Recognize that the distance between two points \( (x_1, y_1) \) and \( (x_2, y_2) \) in the Cartesian coordinate system can be computed using the distance formula derived from the Pythagorean theorem. The formula is \( d = \sqrt{(x_2 - x_1)^2 + (y_2 - y_1)^2} \).

Function setup

Begin by defining a function called `distance` that accepts four parameters representing the coordinates of the two points: `distance(double x1, double y1, double x2, double y2)`. This function will return a `double` which is the result of the distance computation.
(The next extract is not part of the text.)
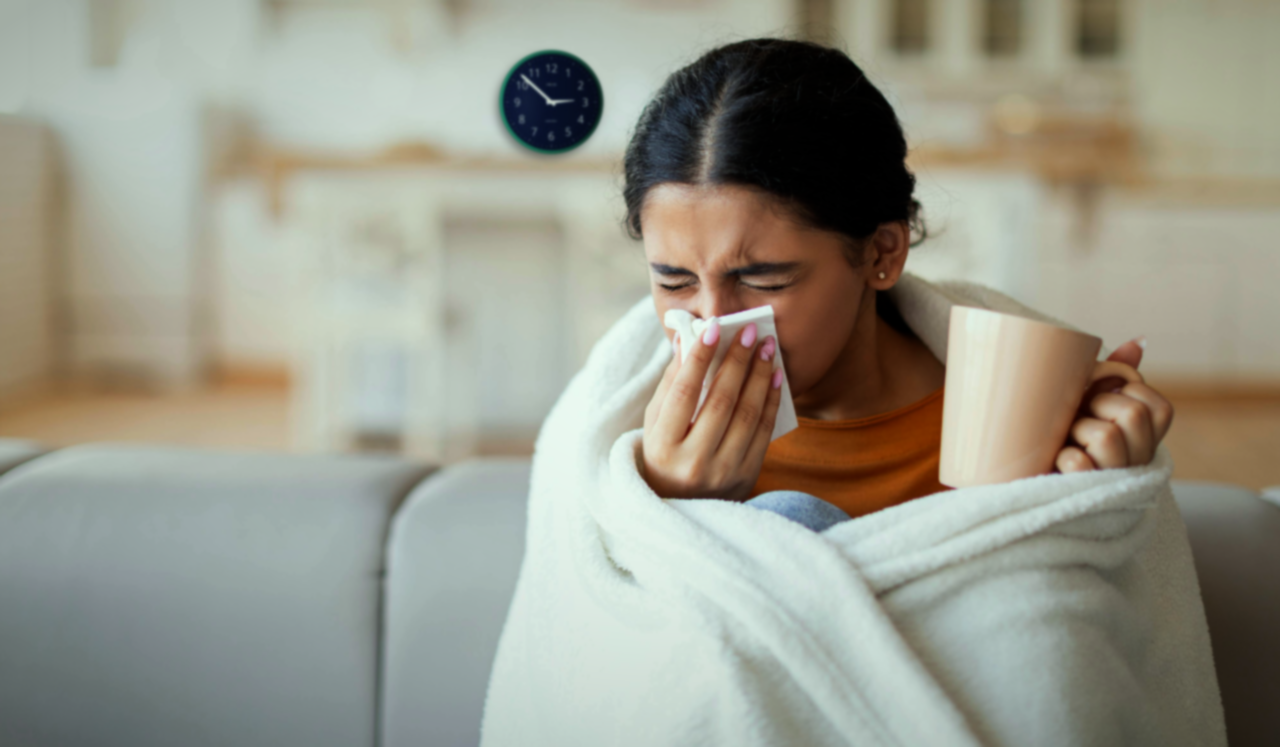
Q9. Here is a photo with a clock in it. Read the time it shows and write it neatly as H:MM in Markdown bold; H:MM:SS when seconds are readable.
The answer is **2:52**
Calculating the differences

Inside the function, calculate the differences between the x-coordinates \( (x_2 - x_1) \) and the y-coordinates \( (y_2 - y_1) \). Store these values in two separate variables, for example: `double dx = x2 - x1;` and `double dy = y2 - y1;`.

Applying the distance formula

Compute the square of the differences, add them, and then take the square root to find the distance. Use the C++ `std::pow` function for squaring and `std::sqrt` function for the square root. The calculation can be written as `double dist = std::sqrt(std::pow(dx, 2) + std::pow(dy, 2));`.

Returning the result

Finally, return the calculated distance `dist` from the function.

Key concepts

Pythagorean Theorem

The Pythagorean theorem is a fundamental principle in geometry that relates the lengths of the sides of a right-angled triangle. It states that in a right-angled triangle, the square of the length of the hypotenuse (the side opposite the right angle) is equal to the sum of the squares of the lengths of the other two sides. This relationship is expressed mathematically as \( c^2 = a^2 + b^2 \), where \( c \) is the length of the hypotenuse, and \( a \) and \( b \) are the lengths of the other two sides.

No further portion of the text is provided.